Gramsci’s understanding of how ruling elites manufacture consent separated Gramsci from Marx. Marx saw critical theory as preliminary to the construction of an egalitarian and just society. In the just society, critical theory, like the state, would, however, wither away. Gramsci knew that the elites would continually reproduce conditions and ideologies to maintain or take control. This required the constant vigilance of the critical, revolutionary theorist. There would be a never-ending battle of ideas, those spun out by the elites to justify their privileges and the radical theorists who would expose the ideas as tools of repression and hold up a socialist alternative.

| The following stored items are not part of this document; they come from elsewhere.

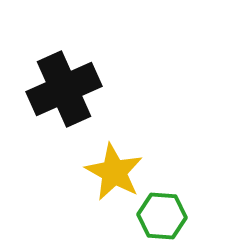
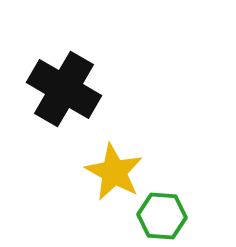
black cross: rotated 36 degrees counterclockwise
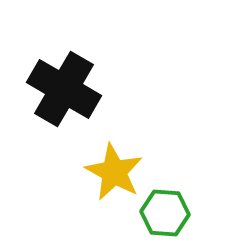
green hexagon: moved 3 px right, 3 px up
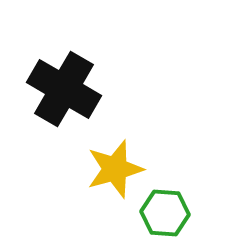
yellow star: moved 1 px right, 3 px up; rotated 28 degrees clockwise
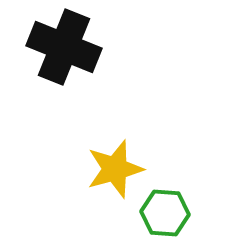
black cross: moved 42 px up; rotated 8 degrees counterclockwise
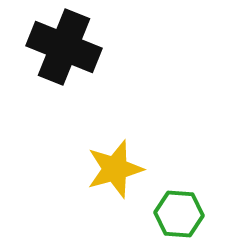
green hexagon: moved 14 px right, 1 px down
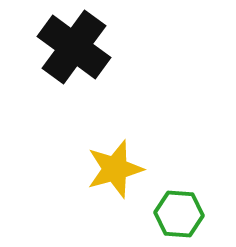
black cross: moved 10 px right; rotated 14 degrees clockwise
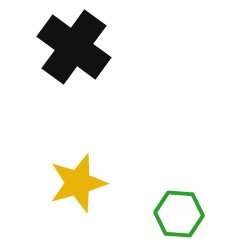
yellow star: moved 37 px left, 14 px down
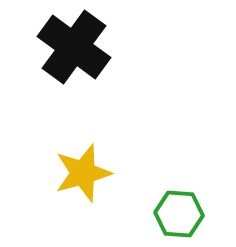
yellow star: moved 5 px right, 10 px up
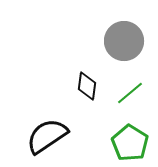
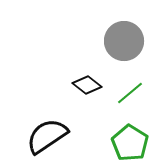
black diamond: moved 1 px up; rotated 60 degrees counterclockwise
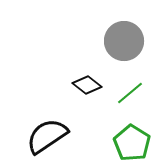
green pentagon: moved 2 px right
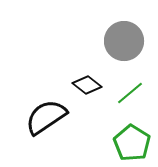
black semicircle: moved 1 px left, 19 px up
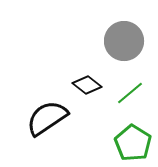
black semicircle: moved 1 px right, 1 px down
green pentagon: moved 1 px right
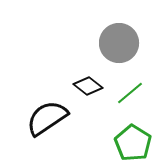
gray circle: moved 5 px left, 2 px down
black diamond: moved 1 px right, 1 px down
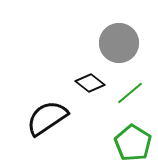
black diamond: moved 2 px right, 3 px up
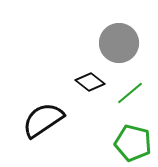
black diamond: moved 1 px up
black semicircle: moved 4 px left, 2 px down
green pentagon: rotated 18 degrees counterclockwise
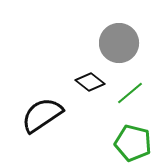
black semicircle: moved 1 px left, 5 px up
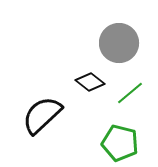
black semicircle: rotated 9 degrees counterclockwise
green pentagon: moved 13 px left
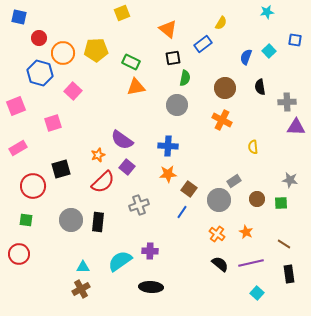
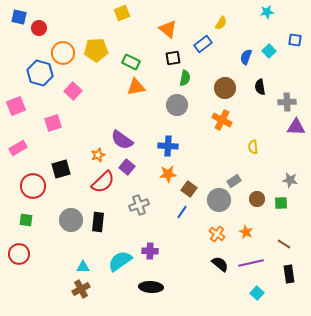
red circle at (39, 38): moved 10 px up
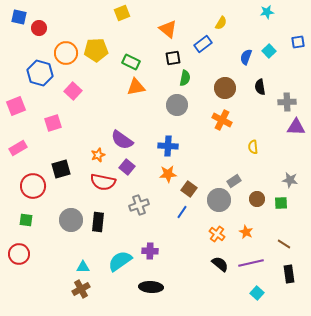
blue square at (295, 40): moved 3 px right, 2 px down; rotated 16 degrees counterclockwise
orange circle at (63, 53): moved 3 px right
red semicircle at (103, 182): rotated 55 degrees clockwise
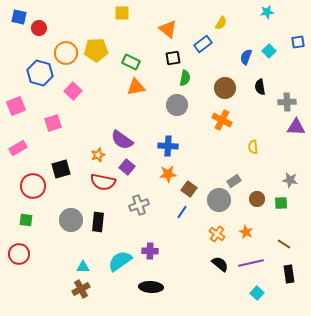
yellow square at (122, 13): rotated 21 degrees clockwise
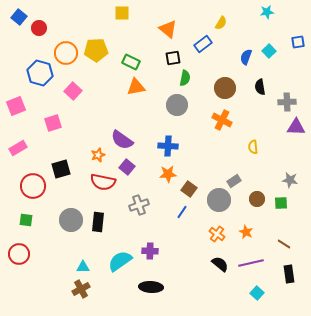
blue square at (19, 17): rotated 28 degrees clockwise
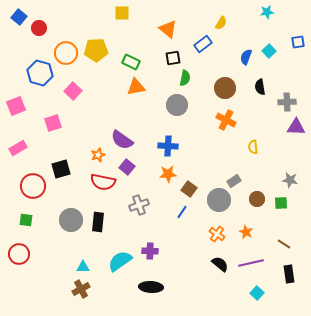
orange cross at (222, 120): moved 4 px right
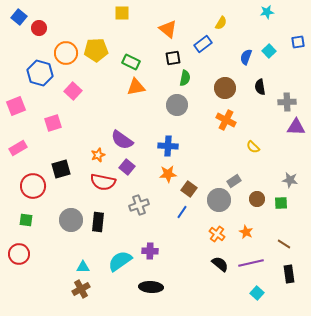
yellow semicircle at (253, 147): rotated 40 degrees counterclockwise
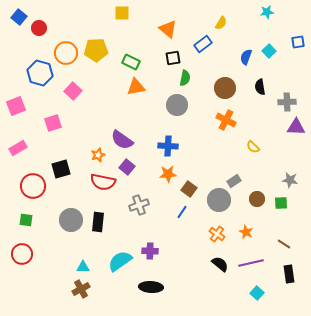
red circle at (19, 254): moved 3 px right
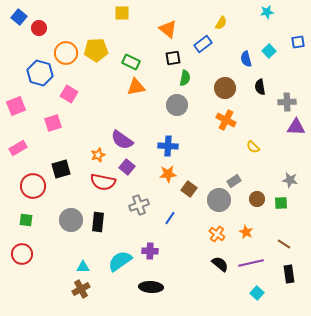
blue semicircle at (246, 57): moved 2 px down; rotated 35 degrees counterclockwise
pink square at (73, 91): moved 4 px left, 3 px down; rotated 12 degrees counterclockwise
blue line at (182, 212): moved 12 px left, 6 px down
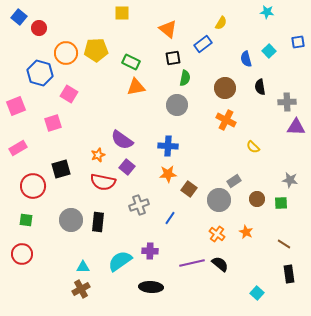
cyan star at (267, 12): rotated 16 degrees clockwise
purple line at (251, 263): moved 59 px left
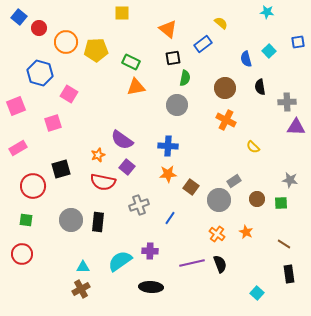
yellow semicircle at (221, 23): rotated 80 degrees counterclockwise
orange circle at (66, 53): moved 11 px up
brown square at (189, 189): moved 2 px right, 2 px up
black semicircle at (220, 264): rotated 30 degrees clockwise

Gramsci held up human agency—breaking again with Marx—as essential. History is made, he said, by human will. It is not predetermined. How we gain consciousness and how we achieve revolution cannot be understood by solely examining the means of production. We cannot, he warned, predict the course of history. We can go backwards as well as forwards. We must, therefore, create a vibrant counterculture that ultimately makes revolution possible. This makes Gramsci, as we too recoil from the onslaught of corporate fascism, our contemporary.